**RECORDED INFORMATION**
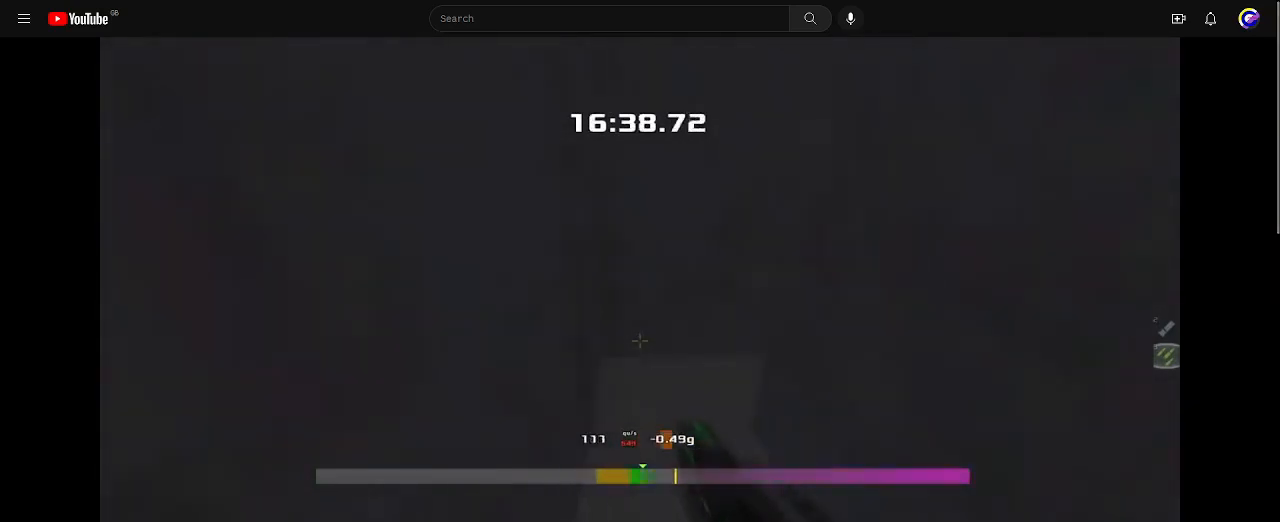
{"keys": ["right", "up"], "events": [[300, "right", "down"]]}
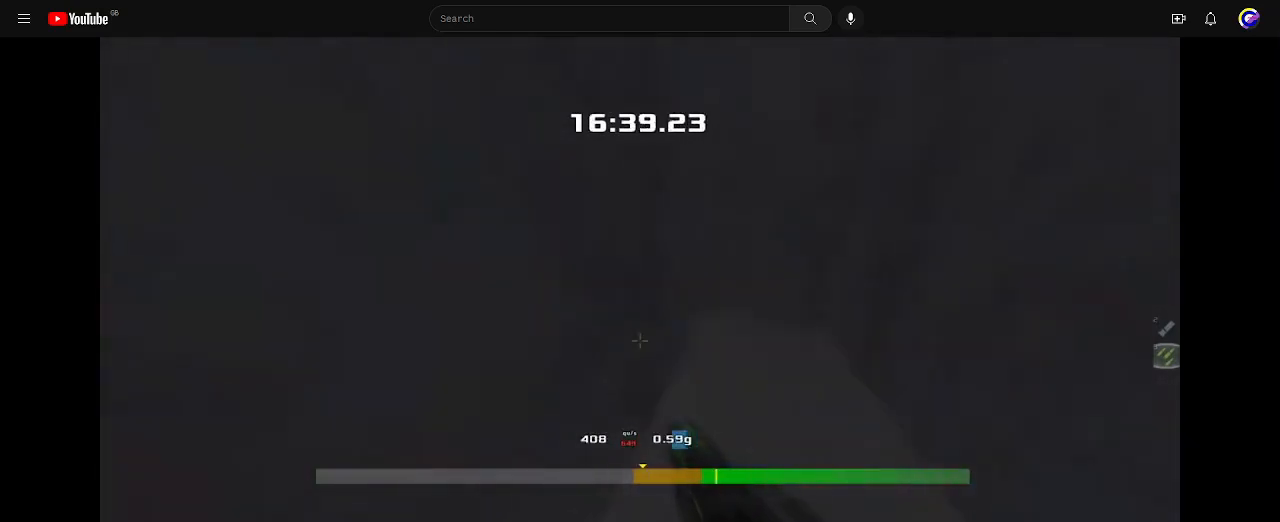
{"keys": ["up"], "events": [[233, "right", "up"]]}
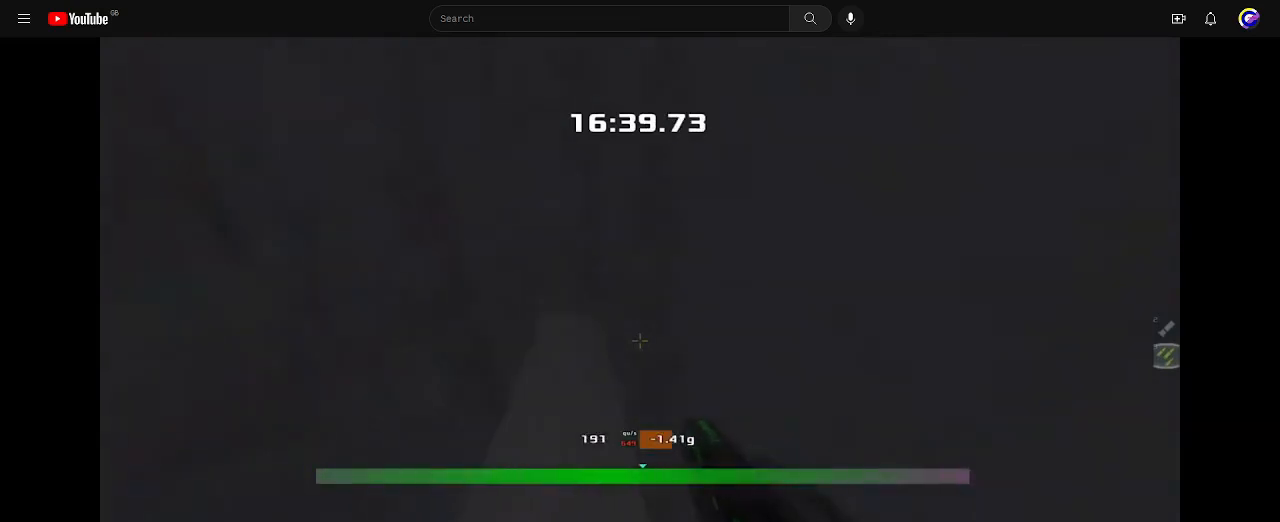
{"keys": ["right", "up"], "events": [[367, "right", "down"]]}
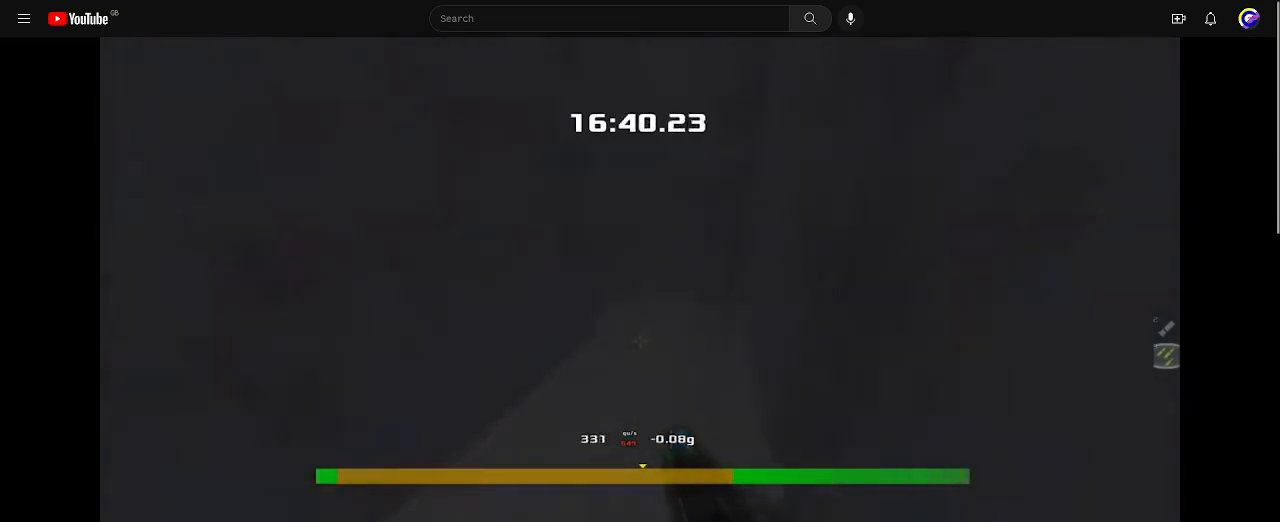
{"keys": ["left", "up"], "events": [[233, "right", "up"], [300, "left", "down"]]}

**EXERCISE AIM**
Find and show each line of the listing with the word "down".

**WRITTEN RESPONSE**
{"keys": ["right", "up"], "events": [[300, "right", "down"]]}
{"keys": ["right", "up"], "events": [[367, "right", "down"]]}
{"keys": ["left", "up"], "events": [[233, "right", "up"], [300, "left", "down"]]}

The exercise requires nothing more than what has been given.